Work to complete:
a: In the KHTW radio station text, write out the passage from "Programming" to "(nickname for Houston)" word for word.
b: Turn the paragraph of the KHTW radio station text that begins "KHTW (1300 AM) is an American terrestrial radio station" into a short bulleted list that keeps its main facts.

── Provided text ──

KHTW
- Lumberton, Texas; United States;
- Broadcast area: Beaumont, Texas; Lumberton, Texas; Golden Triangle;
- Frequency: 1300 kHz
- Branding: Freedom 1300

Programming
- Format: Conservative talk
- Affiliations: Premiere Networks

Ownership
- Owner: Carlos Lopez

History
- First air date: December 31, 1959
- Former call signs: KKAS (1959–2000); KSET (2000–2016); KLLS (2016–2019);
- Call sign meaning: H-Town (nickname for Houston)

Technical information
- Licensing authority: FCC
- Facility ID: 31108
- Class: D
- Power: 1,700 watts day; 20 watts night;
- Transmitter coordinates: 30°13′56″N 94°12′41″W﻿ / ﻿30.23222°N 94.21139°W

Links
- Public license information: Public file; LMS;
- Website: freedom1300.com

= KHTW =

KHTW (1300 AM) is an American terrestrial radio station licensed to Lumberton, Texas, broadcasting a Conservative talk format. The facility signed on from Silsbee, Texas as KKAS on December 31, 1959. On January 31, 2000, the callsign was changed to KSET. In 2009, it moved to the new tower site in southwest Lumberton.

The station changed its call sign to KHTW on September 7, 2019. Effective November 16, 2019, Carlos Lopez purchased the KHTW facility for $125,527.32. Lopez subsequently relaunched the station as "Tejano 1300".

───
── Excerpted data ──

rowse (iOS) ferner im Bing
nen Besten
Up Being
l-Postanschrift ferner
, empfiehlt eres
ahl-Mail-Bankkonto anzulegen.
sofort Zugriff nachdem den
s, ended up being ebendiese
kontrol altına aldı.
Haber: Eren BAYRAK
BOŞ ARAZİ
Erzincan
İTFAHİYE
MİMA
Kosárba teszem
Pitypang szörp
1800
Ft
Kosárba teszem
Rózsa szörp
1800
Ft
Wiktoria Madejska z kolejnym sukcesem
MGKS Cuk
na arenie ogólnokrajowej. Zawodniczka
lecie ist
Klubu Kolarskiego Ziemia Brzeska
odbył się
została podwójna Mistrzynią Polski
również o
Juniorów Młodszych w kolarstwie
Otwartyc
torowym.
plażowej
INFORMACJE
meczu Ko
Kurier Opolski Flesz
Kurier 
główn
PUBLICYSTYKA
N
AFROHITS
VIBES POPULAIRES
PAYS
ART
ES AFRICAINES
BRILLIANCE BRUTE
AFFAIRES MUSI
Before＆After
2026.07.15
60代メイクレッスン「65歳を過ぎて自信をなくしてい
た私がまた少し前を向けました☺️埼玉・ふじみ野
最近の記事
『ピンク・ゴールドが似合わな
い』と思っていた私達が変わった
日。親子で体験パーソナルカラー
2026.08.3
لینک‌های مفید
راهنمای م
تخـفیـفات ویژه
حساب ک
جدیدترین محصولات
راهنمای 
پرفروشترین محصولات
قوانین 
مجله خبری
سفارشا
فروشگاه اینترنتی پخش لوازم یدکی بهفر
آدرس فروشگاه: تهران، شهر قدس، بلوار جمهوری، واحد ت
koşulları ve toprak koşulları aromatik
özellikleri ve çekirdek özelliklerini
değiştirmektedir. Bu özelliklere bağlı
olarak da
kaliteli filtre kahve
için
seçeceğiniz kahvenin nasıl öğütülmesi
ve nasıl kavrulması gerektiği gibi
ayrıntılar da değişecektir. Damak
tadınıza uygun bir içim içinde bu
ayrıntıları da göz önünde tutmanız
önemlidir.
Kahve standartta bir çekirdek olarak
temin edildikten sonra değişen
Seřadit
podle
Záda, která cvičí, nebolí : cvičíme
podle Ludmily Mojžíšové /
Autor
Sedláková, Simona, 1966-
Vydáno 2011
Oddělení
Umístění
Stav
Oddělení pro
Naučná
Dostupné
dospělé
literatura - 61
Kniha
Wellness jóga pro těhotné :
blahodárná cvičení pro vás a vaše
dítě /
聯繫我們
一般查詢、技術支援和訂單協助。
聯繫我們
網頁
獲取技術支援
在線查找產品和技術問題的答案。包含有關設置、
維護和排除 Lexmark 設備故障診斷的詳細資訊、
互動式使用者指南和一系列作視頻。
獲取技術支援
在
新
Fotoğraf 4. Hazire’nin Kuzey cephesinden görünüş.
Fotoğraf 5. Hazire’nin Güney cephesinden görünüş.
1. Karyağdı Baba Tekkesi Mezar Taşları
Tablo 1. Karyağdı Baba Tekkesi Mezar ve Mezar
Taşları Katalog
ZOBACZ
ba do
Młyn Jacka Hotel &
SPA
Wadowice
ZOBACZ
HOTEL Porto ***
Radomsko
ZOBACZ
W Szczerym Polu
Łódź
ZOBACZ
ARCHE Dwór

───

Outputs by task:
a:
Programming
- Format: Conservative talk
- Affiliations: Premiere Networks

Ownership
- Owner: Carlos Lopez

History
- First air date: December 31, 1959
- Former call signs: KKAS (1959–2000); KSET (2000–2016); KLLS (2016–2019);
- Call sign meaning: H-Town (nickname for Houston)

b:
- KHTW (1300 AM) is an American terrestrial radio station licensed to Lumberton, Texas, with a Conservative talk format.
- It signed on from Silsbee, Texas as KKAS on December 31, 1959.
- Its call sign became KSET on January 31, 2000.
- In 2009 it moved to a new tower site in southwest Lumberton.